Nitriles, chemical compounds containing the cyano (-CN) group, are ubiquitous in nature and have diverse applications in industry. In nature they appear as cyanogenic glycosides, for example in bitter almonds, and as aminonitriles, in some legumes. In industry they are used as solvents and intermediates in the synthesis of plastics, synthetic fibers, resins and pharmaceutical products, among others. The consumption by humans or animals of certain nitriles can cause symptoms similar to cyanide poisoning. This fact suggests that the release of this compound is responsible for acute intoxication. Some nitriles realease less cyanide or do it more slowly, causing neurotoxicity and neurological syndromes.
In a variety of diseases of the nervous system appears abnormal accumulation of neurofilaments, fibers that confer stiffness to neurons. Specifically, in amyotrophic lateral sclerosis (ALS) are observed protrusions formed by a large number of neurofilaments in the axons of motor neurons.
In the study, researchers have observed accumulations of neurofilaments strikingly similar to those occurring in ALS, in laboratory rats exposed to IDPN (3.3′-iminodipropionitril). Because of this similarity, the researchers have studied the effect of IDPN to understand the biology of neurofilaments in ALS disease. The disease and the IDPN poisoning cause axonopathy, an injury to axons. The novelty of this study is the observation that the axonopathy causes a marked loss of neurofilaments in the terminals of motor neurons. This observation is relevant because the refraction of the terminals is the critical factor in the degeneration of the motor neuron.
The research coordinator explained that “the lack of neurofilaments in the area of the neuromuscular junction can have an impact on the function or stability of the union, contributing to its retraction and subsequent regeneration of the neuron”.
Potential clinical applications
Due to the similarity between the proximal accumulations of neurofilaments between the animal model of IDPN and ALS, the researchers predict that the neuromuscular junctions of patients with amyotrophic lateral sclerosis show a lack of neurofilaments similar to that observed in the animal model. The loss of neurofilament terminals could be a pathogenic factor in the disease.

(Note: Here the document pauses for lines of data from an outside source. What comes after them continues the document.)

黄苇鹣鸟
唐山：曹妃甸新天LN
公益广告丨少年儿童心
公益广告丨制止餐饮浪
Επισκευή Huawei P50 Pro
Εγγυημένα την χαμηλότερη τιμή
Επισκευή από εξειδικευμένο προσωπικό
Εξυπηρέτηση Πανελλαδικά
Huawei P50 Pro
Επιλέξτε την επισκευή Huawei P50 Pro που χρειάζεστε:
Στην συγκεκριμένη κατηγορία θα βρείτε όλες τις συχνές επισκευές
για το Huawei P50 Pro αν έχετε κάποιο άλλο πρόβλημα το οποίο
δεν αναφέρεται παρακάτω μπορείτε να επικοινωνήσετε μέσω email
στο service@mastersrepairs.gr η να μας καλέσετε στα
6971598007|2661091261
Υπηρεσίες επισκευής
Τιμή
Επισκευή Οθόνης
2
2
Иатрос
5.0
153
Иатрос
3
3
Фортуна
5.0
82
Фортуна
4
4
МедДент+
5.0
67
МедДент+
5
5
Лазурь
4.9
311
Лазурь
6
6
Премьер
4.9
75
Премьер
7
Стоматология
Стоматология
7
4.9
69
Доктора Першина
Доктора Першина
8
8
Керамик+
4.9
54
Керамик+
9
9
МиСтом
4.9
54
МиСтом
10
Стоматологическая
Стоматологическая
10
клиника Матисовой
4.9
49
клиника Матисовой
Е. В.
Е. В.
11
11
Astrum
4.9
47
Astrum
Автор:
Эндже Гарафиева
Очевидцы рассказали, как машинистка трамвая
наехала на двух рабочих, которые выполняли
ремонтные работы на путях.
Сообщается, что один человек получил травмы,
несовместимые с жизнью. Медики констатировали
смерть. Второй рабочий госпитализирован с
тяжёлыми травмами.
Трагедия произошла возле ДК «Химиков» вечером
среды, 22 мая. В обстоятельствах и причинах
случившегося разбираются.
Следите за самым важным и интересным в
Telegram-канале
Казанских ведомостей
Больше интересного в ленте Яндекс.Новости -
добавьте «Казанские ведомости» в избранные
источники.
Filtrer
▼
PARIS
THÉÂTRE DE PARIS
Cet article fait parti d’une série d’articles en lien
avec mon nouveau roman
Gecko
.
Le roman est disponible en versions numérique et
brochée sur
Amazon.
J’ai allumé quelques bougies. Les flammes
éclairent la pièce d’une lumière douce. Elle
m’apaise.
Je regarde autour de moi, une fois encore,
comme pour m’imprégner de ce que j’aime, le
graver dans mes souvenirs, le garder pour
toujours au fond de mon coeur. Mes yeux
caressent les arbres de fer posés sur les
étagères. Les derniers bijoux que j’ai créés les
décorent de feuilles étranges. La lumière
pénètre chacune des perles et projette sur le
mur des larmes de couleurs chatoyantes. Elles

It is increasingly clear that ALS is a multifactorial disease in which genetic and environmental influences cause proximal axonopathy. These factors could alter the neuromuscular junction through the emptying mechanism of neurofilaments observed in IDPN intoxication. In addition, the data indicate that IDPN seems a useful tool for inclusion in multivariate animal models of disease.
The study was presented at the symposium “Mechanisms of neurotoxicity and Implications for Neurological Disorders” satellite event of the Congress of the Federation of European Neuroscience (FENS) held last Friday in Barcelona.
Article Reference
Soler-Martin C, U Vilardosa, Saldana-Ruiz S, Garcia N, Llorens J. Loss of neurofilaments in the neuromuscular junction in a rat model of proximal axonopathy. Neuropathology and Applied Neurobiology 2012 Feb, 38 (1):61-71.